Feds flag 61 ways Salinas police can improve
A federal report on the Salinas Police Department showed areas of needed improvement to build better relationships between officers and the community.
A federal report on the Salinas Police Department showed areas of needed improvement to build better relationships between officers and the community.
A federal report released Tuesday on the Salinas Police Department showed areas of needed improvement to build better relationships between officers and the community.
The initial report by the U.S. Department of Justice’s Office of Community Oriented Policing Services outlines 61 findings and 110 recommendations to help Salinas police improve its policies and practices.
Noble Wray, chief of the office’s Policing Practices and Accountability Initiative, said the COPS office’s assessment had four key findings.
The department doesn’t regularly train officers to deal with people who have mental health issues, needs “major overhaul” in internal investigations, lacks a stable relationship with the community and has deficient internal communications, Wray said.
Wray gave an overview of the report during a news conference Tuesday at the city’s Community Center with Brian Stretch, acting U.S. Attorney for the Northern District of California, Salinas Mayor Joe Gunter and police Chief Kelly McMillin.
Gunter said:
“We’re willing to step up and improve whatever we have to do to serve the community.”
McMillin had requested the federal review of the department last year in response to civil unrest after four officer-involved shootings within a nearly four-month span in 2014:
“We believe our community deserves to see (the report) so they understand our challenges and have a seat at table to rebuild the Police Department.”
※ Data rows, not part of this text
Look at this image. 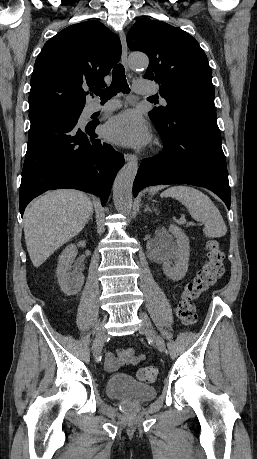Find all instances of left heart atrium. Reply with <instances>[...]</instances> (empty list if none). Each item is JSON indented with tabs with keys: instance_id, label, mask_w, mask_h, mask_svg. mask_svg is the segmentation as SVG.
<instances>
[{
	"instance_id": "left-heart-atrium-1",
	"label": "left heart atrium",
	"mask_w": 257,
	"mask_h": 459,
	"mask_svg": "<svg viewBox=\"0 0 257 459\" xmlns=\"http://www.w3.org/2000/svg\"><path fill=\"white\" fill-rule=\"evenodd\" d=\"M106 137L119 145L138 147L150 140V132L142 116L128 110L111 118L105 125Z\"/></svg>"
}]
</instances>
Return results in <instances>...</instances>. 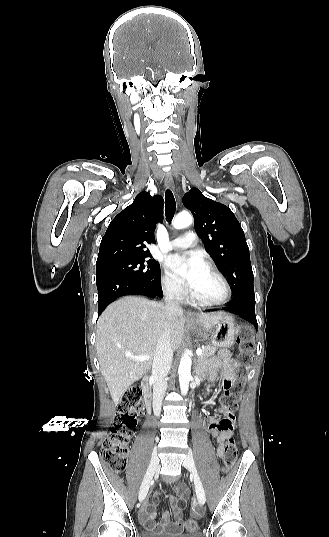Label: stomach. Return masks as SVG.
<instances>
[{
	"mask_svg": "<svg viewBox=\"0 0 329 537\" xmlns=\"http://www.w3.org/2000/svg\"><path fill=\"white\" fill-rule=\"evenodd\" d=\"M240 331L241 327L234 322L233 317L226 315L203 335L215 346L231 347Z\"/></svg>",
	"mask_w": 329,
	"mask_h": 537,
	"instance_id": "obj_1",
	"label": "stomach"
}]
</instances>
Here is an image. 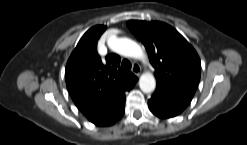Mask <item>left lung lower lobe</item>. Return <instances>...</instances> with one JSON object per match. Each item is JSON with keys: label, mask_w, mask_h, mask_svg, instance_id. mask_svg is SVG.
Here are the masks:
<instances>
[{"label": "left lung lower lobe", "mask_w": 247, "mask_h": 145, "mask_svg": "<svg viewBox=\"0 0 247 145\" xmlns=\"http://www.w3.org/2000/svg\"><path fill=\"white\" fill-rule=\"evenodd\" d=\"M191 100V97L157 84L155 93L148 101V107L159 118H171L179 115Z\"/></svg>", "instance_id": "1"}]
</instances>
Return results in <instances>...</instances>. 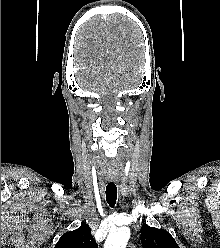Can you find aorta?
Instances as JSON below:
<instances>
[{
	"label": "aorta",
	"instance_id": "762f6f07",
	"mask_svg": "<svg viewBox=\"0 0 220 248\" xmlns=\"http://www.w3.org/2000/svg\"><path fill=\"white\" fill-rule=\"evenodd\" d=\"M129 238L130 229L121 227L108 235L104 248H125Z\"/></svg>",
	"mask_w": 220,
	"mask_h": 248
}]
</instances>
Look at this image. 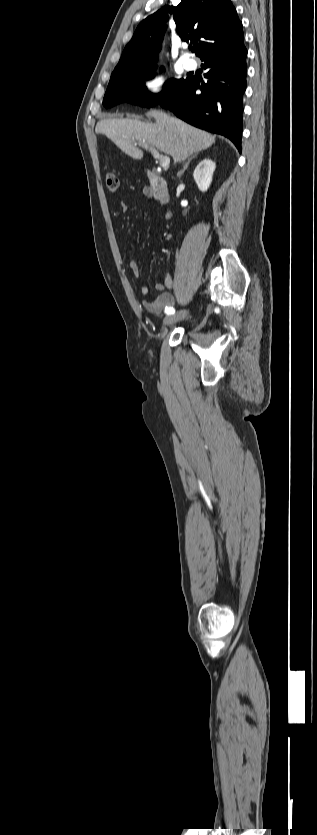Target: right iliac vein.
Here are the masks:
<instances>
[{
  "instance_id": "obj_1",
  "label": "right iliac vein",
  "mask_w": 317,
  "mask_h": 835,
  "mask_svg": "<svg viewBox=\"0 0 317 835\" xmlns=\"http://www.w3.org/2000/svg\"><path fill=\"white\" fill-rule=\"evenodd\" d=\"M187 314H188L187 310H181V311H179L177 313H174L172 315H168L163 321V326L170 325V324L176 323L178 321H181L187 316Z\"/></svg>"
}]
</instances>
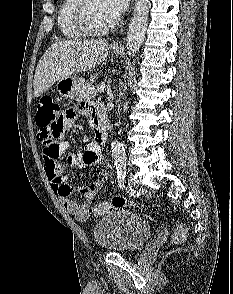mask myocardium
Masks as SVG:
<instances>
[{
	"label": "myocardium",
	"mask_w": 233,
	"mask_h": 294,
	"mask_svg": "<svg viewBox=\"0 0 233 294\" xmlns=\"http://www.w3.org/2000/svg\"><path fill=\"white\" fill-rule=\"evenodd\" d=\"M91 0H78L75 11L74 19L78 27L89 36H102L109 33L118 24V20H115L111 24L96 28L92 25L89 17V7Z\"/></svg>",
	"instance_id": "obj_1"
}]
</instances>
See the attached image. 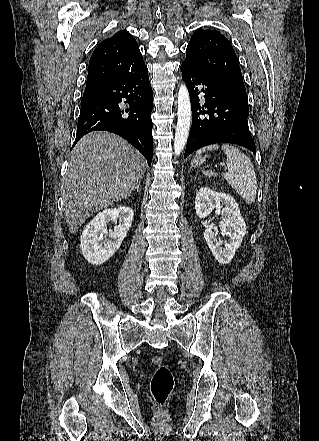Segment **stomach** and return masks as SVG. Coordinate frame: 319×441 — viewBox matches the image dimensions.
I'll list each match as a JSON object with an SVG mask.
<instances>
[{"instance_id":"obj_1","label":"stomach","mask_w":319,"mask_h":441,"mask_svg":"<svg viewBox=\"0 0 319 441\" xmlns=\"http://www.w3.org/2000/svg\"><path fill=\"white\" fill-rule=\"evenodd\" d=\"M204 161H205L204 158L199 157V156H195L191 164L194 167H197V166L201 165Z\"/></svg>"}]
</instances>
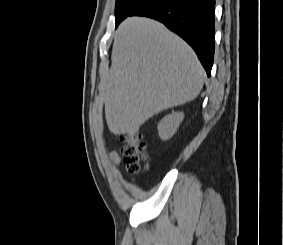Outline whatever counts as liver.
Here are the masks:
<instances>
[{
    "label": "liver",
    "instance_id": "6515ba94",
    "mask_svg": "<svg viewBox=\"0 0 283 245\" xmlns=\"http://www.w3.org/2000/svg\"><path fill=\"white\" fill-rule=\"evenodd\" d=\"M111 61L101 94L108 128L116 135L135 134L148 119L192 101L203 88L205 72L192 48L149 18L120 24Z\"/></svg>",
    "mask_w": 283,
    "mask_h": 245
}]
</instances>
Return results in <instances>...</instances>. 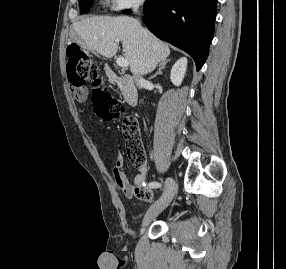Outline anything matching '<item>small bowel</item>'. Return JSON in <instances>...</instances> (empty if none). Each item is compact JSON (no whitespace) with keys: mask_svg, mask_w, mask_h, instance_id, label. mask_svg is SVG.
Segmentation results:
<instances>
[{"mask_svg":"<svg viewBox=\"0 0 286 269\" xmlns=\"http://www.w3.org/2000/svg\"><path fill=\"white\" fill-rule=\"evenodd\" d=\"M85 91L84 89L79 90V95L77 99H84ZM139 173L134 177L133 183H131L125 172H124V161L121 155L116 158L115 165L113 167V176L117 187L123 192V194L128 198H133L135 196V187L143 183L146 179L148 172L146 164L138 168Z\"/></svg>","mask_w":286,"mask_h":269,"instance_id":"obj_1","label":"small bowel"}]
</instances>
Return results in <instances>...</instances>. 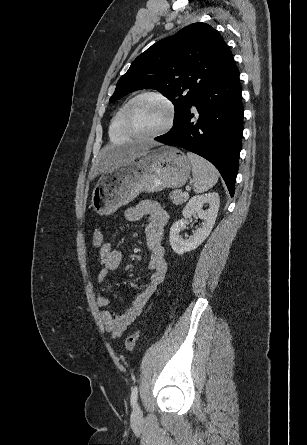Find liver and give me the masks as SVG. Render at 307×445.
<instances>
[{
  "label": "liver",
  "instance_id": "1",
  "mask_svg": "<svg viewBox=\"0 0 307 445\" xmlns=\"http://www.w3.org/2000/svg\"><path fill=\"white\" fill-rule=\"evenodd\" d=\"M154 144H160V142H154ZM139 150H143V146H135V148H116V146H104L99 156L94 168L90 170V180H93L97 174L108 170V168H113L116 164H122V162H127V160H132L138 154Z\"/></svg>",
  "mask_w": 307,
  "mask_h": 445
}]
</instances>
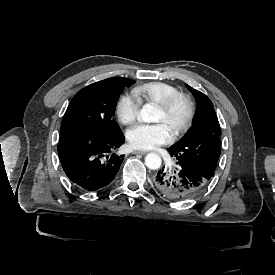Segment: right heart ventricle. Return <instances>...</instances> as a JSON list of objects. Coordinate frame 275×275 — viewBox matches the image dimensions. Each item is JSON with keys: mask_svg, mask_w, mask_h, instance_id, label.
I'll use <instances>...</instances> for the list:
<instances>
[{"mask_svg": "<svg viewBox=\"0 0 275 275\" xmlns=\"http://www.w3.org/2000/svg\"><path fill=\"white\" fill-rule=\"evenodd\" d=\"M134 94L143 102H157L177 92L171 84L163 81H148L136 86Z\"/></svg>", "mask_w": 275, "mask_h": 275, "instance_id": "e07e8e85", "label": "right heart ventricle"}]
</instances>
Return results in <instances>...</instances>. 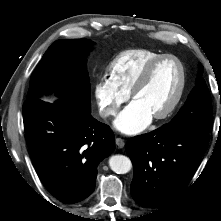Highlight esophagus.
I'll list each match as a JSON object with an SVG mask.
<instances>
[{"instance_id":"34e87169","label":"esophagus","mask_w":221,"mask_h":221,"mask_svg":"<svg viewBox=\"0 0 221 221\" xmlns=\"http://www.w3.org/2000/svg\"><path fill=\"white\" fill-rule=\"evenodd\" d=\"M115 142H116V145L118 146V148H123L125 146V142L121 138H116Z\"/></svg>"}]
</instances>
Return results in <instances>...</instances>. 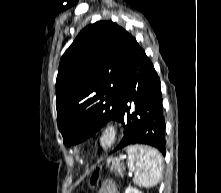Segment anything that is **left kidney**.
<instances>
[{
  "instance_id": "left-kidney-1",
  "label": "left kidney",
  "mask_w": 221,
  "mask_h": 193,
  "mask_svg": "<svg viewBox=\"0 0 221 193\" xmlns=\"http://www.w3.org/2000/svg\"><path fill=\"white\" fill-rule=\"evenodd\" d=\"M125 193H142L141 191H139L137 188H133V187H128L126 190H125Z\"/></svg>"
}]
</instances>
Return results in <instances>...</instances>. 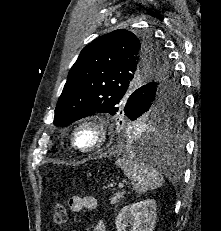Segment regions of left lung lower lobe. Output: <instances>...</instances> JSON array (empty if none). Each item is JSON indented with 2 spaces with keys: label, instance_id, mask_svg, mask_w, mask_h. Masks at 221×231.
I'll list each match as a JSON object with an SVG mask.
<instances>
[{
  "label": "left lung lower lobe",
  "instance_id": "obj_1",
  "mask_svg": "<svg viewBox=\"0 0 221 231\" xmlns=\"http://www.w3.org/2000/svg\"><path fill=\"white\" fill-rule=\"evenodd\" d=\"M180 96H182V93H180ZM139 99V91H135L131 96L130 102L135 106ZM131 107H133V105H131ZM133 115L134 113H132L129 117V119L132 121L137 119V115L134 117ZM182 125L183 121L176 126H172V130H175V132L173 133V131H171V134L168 138H164L161 133L149 128L143 131H126L123 133L121 138L140 147L143 152L147 153L146 158L149 162H152L153 164L165 165L176 161L183 151V141L180 135ZM153 127L157 129L160 128L157 124H154Z\"/></svg>",
  "mask_w": 221,
  "mask_h": 231
}]
</instances>
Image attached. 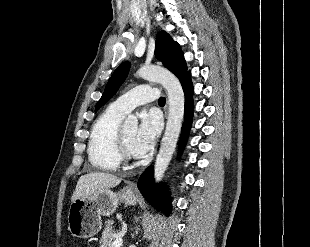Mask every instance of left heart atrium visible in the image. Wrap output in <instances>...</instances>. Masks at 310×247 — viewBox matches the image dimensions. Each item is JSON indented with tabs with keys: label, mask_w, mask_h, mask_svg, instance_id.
I'll list each match as a JSON object with an SVG mask.
<instances>
[{
	"label": "left heart atrium",
	"mask_w": 310,
	"mask_h": 247,
	"mask_svg": "<svg viewBox=\"0 0 310 247\" xmlns=\"http://www.w3.org/2000/svg\"><path fill=\"white\" fill-rule=\"evenodd\" d=\"M160 121L154 113H143L136 130L132 153L137 157L146 155L154 146L160 132Z\"/></svg>",
	"instance_id": "obj_1"
}]
</instances>
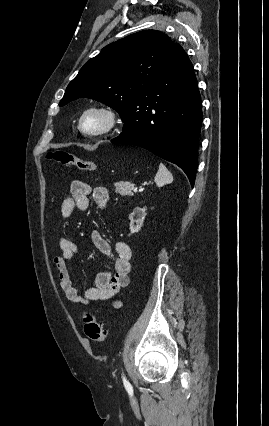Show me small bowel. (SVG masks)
I'll return each instance as SVG.
<instances>
[{
    "label": "small bowel",
    "instance_id": "small-bowel-1",
    "mask_svg": "<svg viewBox=\"0 0 269 426\" xmlns=\"http://www.w3.org/2000/svg\"><path fill=\"white\" fill-rule=\"evenodd\" d=\"M89 195H92L96 205L101 208H105L110 201V194L106 187L92 188L85 182L73 181L70 185V195L63 200L60 208L62 218H69L75 209L87 210ZM91 238L100 253L113 259V268L98 273L93 284L83 294H80L75 287L67 265V262L72 260L78 252L77 244L71 239L61 237L58 241L61 253L53 259L58 272L59 286L66 299L71 303L83 306H88L91 302L104 304L112 300L121 289L129 284L131 272L132 252L125 242H116L115 255H113L109 242L100 231H93ZM113 306L119 308L121 302L114 300Z\"/></svg>",
    "mask_w": 269,
    "mask_h": 426
}]
</instances>
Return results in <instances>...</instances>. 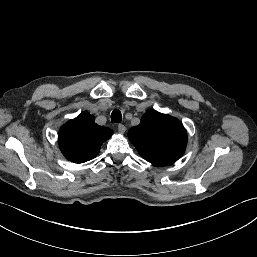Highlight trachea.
<instances>
[{
  "label": "trachea",
  "mask_w": 257,
  "mask_h": 257,
  "mask_svg": "<svg viewBox=\"0 0 257 257\" xmlns=\"http://www.w3.org/2000/svg\"><path fill=\"white\" fill-rule=\"evenodd\" d=\"M111 120H112V122L120 123L122 120L121 112L117 109L114 110L111 114Z\"/></svg>",
  "instance_id": "1"
}]
</instances>
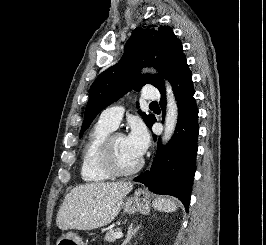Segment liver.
Segmentation results:
<instances>
[{"label":"liver","mask_w":266,"mask_h":245,"mask_svg":"<svg viewBox=\"0 0 266 245\" xmlns=\"http://www.w3.org/2000/svg\"><path fill=\"white\" fill-rule=\"evenodd\" d=\"M132 183H86L74 187L60 207L56 225L61 231H91L117 217Z\"/></svg>","instance_id":"1"}]
</instances>
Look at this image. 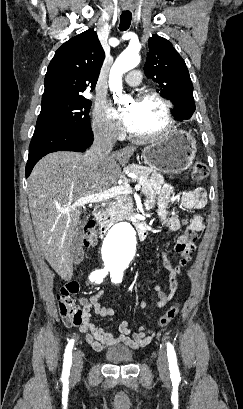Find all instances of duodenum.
<instances>
[{"instance_id": "410a0bca", "label": "duodenum", "mask_w": 243, "mask_h": 409, "mask_svg": "<svg viewBox=\"0 0 243 409\" xmlns=\"http://www.w3.org/2000/svg\"><path fill=\"white\" fill-rule=\"evenodd\" d=\"M109 204L102 202L97 204L93 209L94 221L99 226V235L103 237L110 227L114 224V220L107 216L106 212ZM135 227L140 240H144L147 236V228L142 222H136Z\"/></svg>"}]
</instances>
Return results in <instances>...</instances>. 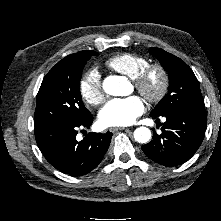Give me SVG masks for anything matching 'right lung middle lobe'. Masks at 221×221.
Segmentation results:
<instances>
[{"label":"right lung middle lobe","instance_id":"dd1d6c3e","mask_svg":"<svg viewBox=\"0 0 221 221\" xmlns=\"http://www.w3.org/2000/svg\"><path fill=\"white\" fill-rule=\"evenodd\" d=\"M95 51L77 58H64L45 76L37 94L34 114L35 130L59 123L83 120L90 112L85 108L79 89L83 68Z\"/></svg>","mask_w":221,"mask_h":221}]
</instances>
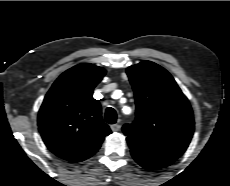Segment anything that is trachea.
Returning a JSON list of instances; mask_svg holds the SVG:
<instances>
[{"label":"trachea","mask_w":230,"mask_h":186,"mask_svg":"<svg viewBox=\"0 0 230 186\" xmlns=\"http://www.w3.org/2000/svg\"><path fill=\"white\" fill-rule=\"evenodd\" d=\"M116 120H117L116 111L113 108L108 107L105 111V121L109 124H114Z\"/></svg>","instance_id":"trachea-1"}]
</instances>
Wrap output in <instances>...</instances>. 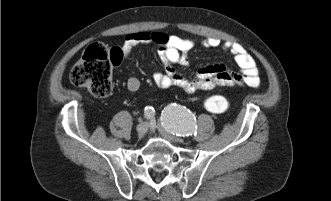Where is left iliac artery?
<instances>
[{"label":"left iliac artery","mask_w":331,"mask_h":201,"mask_svg":"<svg viewBox=\"0 0 331 201\" xmlns=\"http://www.w3.org/2000/svg\"><path fill=\"white\" fill-rule=\"evenodd\" d=\"M163 127L177 136L196 135V119L186 107L171 104L164 108L161 115Z\"/></svg>","instance_id":"obj_1"}]
</instances>
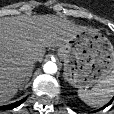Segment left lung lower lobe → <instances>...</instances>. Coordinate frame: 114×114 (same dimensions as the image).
Listing matches in <instances>:
<instances>
[{
	"instance_id": "left-lung-lower-lobe-1",
	"label": "left lung lower lobe",
	"mask_w": 114,
	"mask_h": 114,
	"mask_svg": "<svg viewBox=\"0 0 114 114\" xmlns=\"http://www.w3.org/2000/svg\"><path fill=\"white\" fill-rule=\"evenodd\" d=\"M113 99H114V97H113ZM113 99L107 105L103 106L101 109H104L106 106L110 105L112 103Z\"/></svg>"
}]
</instances>
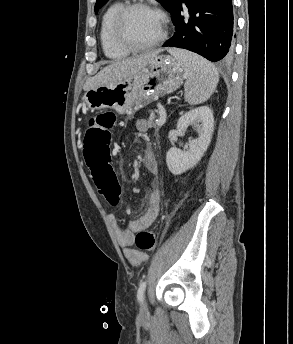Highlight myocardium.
Returning <instances> with one entry per match:
<instances>
[{
	"label": "myocardium",
	"mask_w": 293,
	"mask_h": 344,
	"mask_svg": "<svg viewBox=\"0 0 293 344\" xmlns=\"http://www.w3.org/2000/svg\"><path fill=\"white\" fill-rule=\"evenodd\" d=\"M136 9H143L150 11L154 14H156L162 25V30L160 35L155 38L154 40L143 43V44H138L135 42H132L127 35L125 34L124 31V24L125 20L130 12ZM112 33H113V38L115 42L122 48L128 50V51H133V52H141L145 50H149L151 48H154L161 43H163L167 36H168V18L165 15V13L160 10L159 8L143 1V0H135L131 3L123 5L118 12L116 13L114 20H113V25H112Z\"/></svg>",
	"instance_id": "1"
}]
</instances>
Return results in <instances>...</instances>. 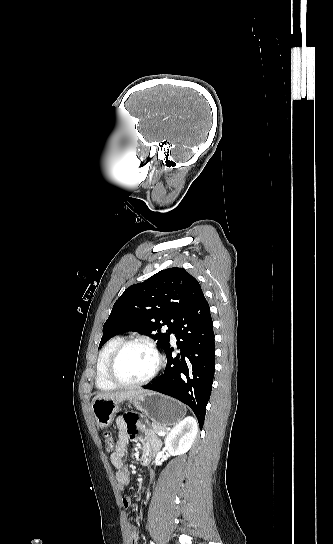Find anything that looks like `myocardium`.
<instances>
[{"instance_id": "myocardium-1", "label": "myocardium", "mask_w": 333, "mask_h": 544, "mask_svg": "<svg viewBox=\"0 0 333 544\" xmlns=\"http://www.w3.org/2000/svg\"><path fill=\"white\" fill-rule=\"evenodd\" d=\"M132 345H141L150 350L155 357V366L152 372L146 378L137 382H125L118 377L116 373V366L124 350ZM163 366L164 358L152 341L143 338H132L122 341L112 352L107 363L106 376L108 380L117 387L136 388L150 383L159 374Z\"/></svg>"}]
</instances>
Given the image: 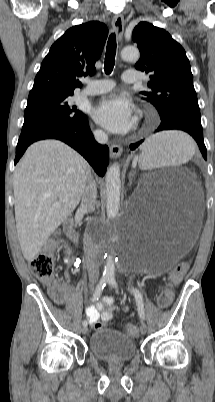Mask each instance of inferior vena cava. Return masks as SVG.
Masks as SVG:
<instances>
[{
    "instance_id": "1",
    "label": "inferior vena cava",
    "mask_w": 215,
    "mask_h": 402,
    "mask_svg": "<svg viewBox=\"0 0 215 402\" xmlns=\"http://www.w3.org/2000/svg\"><path fill=\"white\" fill-rule=\"evenodd\" d=\"M95 138L101 144H105L108 142V135L103 131H96ZM96 199V183L93 180V177L90 176L87 180L79 209L84 213L92 212L95 209ZM84 252L89 280L91 282H96L99 278L98 255L95 245L87 234L84 237Z\"/></svg>"
}]
</instances>
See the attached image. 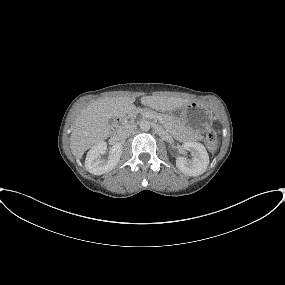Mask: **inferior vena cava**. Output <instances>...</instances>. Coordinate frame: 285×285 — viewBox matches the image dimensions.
<instances>
[{"label":"inferior vena cava","mask_w":285,"mask_h":285,"mask_svg":"<svg viewBox=\"0 0 285 285\" xmlns=\"http://www.w3.org/2000/svg\"><path fill=\"white\" fill-rule=\"evenodd\" d=\"M136 130V125L133 123H127L125 125L120 126L117 129V135L120 138H127Z\"/></svg>","instance_id":"inferior-vena-cava-1"}]
</instances>
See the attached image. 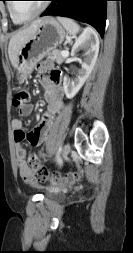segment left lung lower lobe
Wrapping results in <instances>:
<instances>
[{"label":"left lung lower lobe","instance_id":"left-lung-lower-lobe-1","mask_svg":"<svg viewBox=\"0 0 133 253\" xmlns=\"http://www.w3.org/2000/svg\"><path fill=\"white\" fill-rule=\"evenodd\" d=\"M49 7L41 14L58 15L92 25L103 37L108 0H50Z\"/></svg>","mask_w":133,"mask_h":253}]
</instances>
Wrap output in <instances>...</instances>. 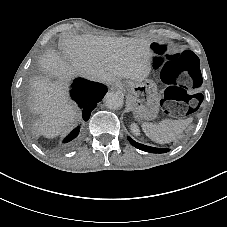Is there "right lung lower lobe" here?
Returning <instances> with one entry per match:
<instances>
[{"instance_id": "1", "label": "right lung lower lobe", "mask_w": 227, "mask_h": 227, "mask_svg": "<svg viewBox=\"0 0 227 227\" xmlns=\"http://www.w3.org/2000/svg\"><path fill=\"white\" fill-rule=\"evenodd\" d=\"M107 92L105 85L91 82L83 78H78L74 81L71 90L72 98L78 103L79 107L83 109V119L87 121L90 117L91 111L97 106V103L102 100ZM79 134V127L74 129L63 141L67 143L65 146H70ZM72 141V142H70Z\"/></svg>"}]
</instances>
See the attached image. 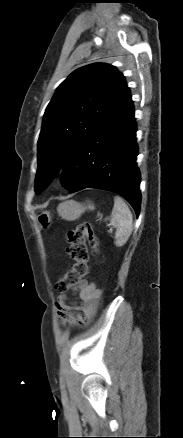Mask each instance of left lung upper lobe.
Returning a JSON list of instances; mask_svg holds the SVG:
<instances>
[{"label": "left lung upper lobe", "mask_w": 183, "mask_h": 438, "mask_svg": "<svg viewBox=\"0 0 183 438\" xmlns=\"http://www.w3.org/2000/svg\"><path fill=\"white\" fill-rule=\"evenodd\" d=\"M129 96L124 76L109 64L79 68L60 84L46 108L38 139L36 193Z\"/></svg>", "instance_id": "obj_1"}]
</instances>
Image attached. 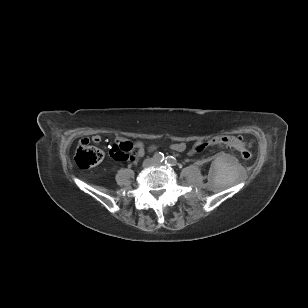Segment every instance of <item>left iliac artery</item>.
<instances>
[{"mask_svg": "<svg viewBox=\"0 0 308 308\" xmlns=\"http://www.w3.org/2000/svg\"><path fill=\"white\" fill-rule=\"evenodd\" d=\"M165 163L169 166H175L177 164V160L173 156H168L166 157Z\"/></svg>", "mask_w": 308, "mask_h": 308, "instance_id": "obj_1", "label": "left iliac artery"}]
</instances>
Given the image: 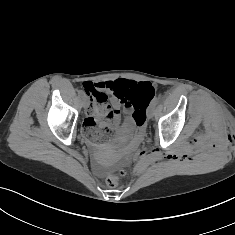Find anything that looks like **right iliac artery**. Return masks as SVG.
Returning <instances> with one entry per match:
<instances>
[{"label":"right iliac artery","mask_w":235,"mask_h":235,"mask_svg":"<svg viewBox=\"0 0 235 235\" xmlns=\"http://www.w3.org/2000/svg\"><path fill=\"white\" fill-rule=\"evenodd\" d=\"M78 94L80 95V96H82V97H84V93H83V91H78Z\"/></svg>","instance_id":"1"}]
</instances>
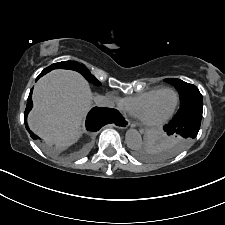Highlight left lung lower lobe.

The Monterey County District Attorney’s Office didn’t charge any of the officers who shot the suspects in the four incidents.
The report recommends the department build on transparency via the city’s Police/Community Advisory Committee, allow the community to contribute in training plans, provide annual de-escalation training and establish a use of force review committee, and have an external, independent investigation into all officer-involved shootings and in-custody deaths, Wray said.
The COPS office will provide another assessment in six months with a status report on implementing the recommendations, then will issue its final report a year later, according to Wray.
Along the way, the COPS office will provide resources to help implement the recommendations in the next 18 months, Wray said.
McMillin said:
“Some of what is in this report is new. Some of it, frankly, we disagree with. But much of it we could have written ourselves.”
The report showed no signs of racial bias during the “rare instances” when police used force, but there needed to be improvements in reporting such incidents, according to McMillin.
Despite the department’s long struggle with understaffing issues and lack of resources that has prevented officers from interacting with the community, McMillin pointed out efforts that were not highlighted in the report.
There are a number of structured meetings to increase internal communications between commanders, supervisors and officers, the chief said.
The department was one of the first across the country to train its officers in legitimacy and procedural justice, which is the first pillar in a report by the President’s Task Force on 21st Century Policing, McMillin said.
The goal after the COPS office finishes its assessment is to make sure policing and community policing are one in the same, McMillin said.
An assessment team from the Institute for Intergovernmental Relations helped compile the assessment and will monitor reforms made within Salinas police, according to the report.
COPS director and former East Palo Alto police Chief Ronald Davis said in a statement:
“Through the implementation of the report recommendations, I am confident the Salinas Police Department will see great improvement to its agency. … The recommendations presented today benefit not only this department, but can serve as a guide for other police agencies across the country.”
The COPS office was formed in 2011 and is conducting a collaborative review in other cities including San Francisco, Calexico, Philadelphia, and Spokane, Washington.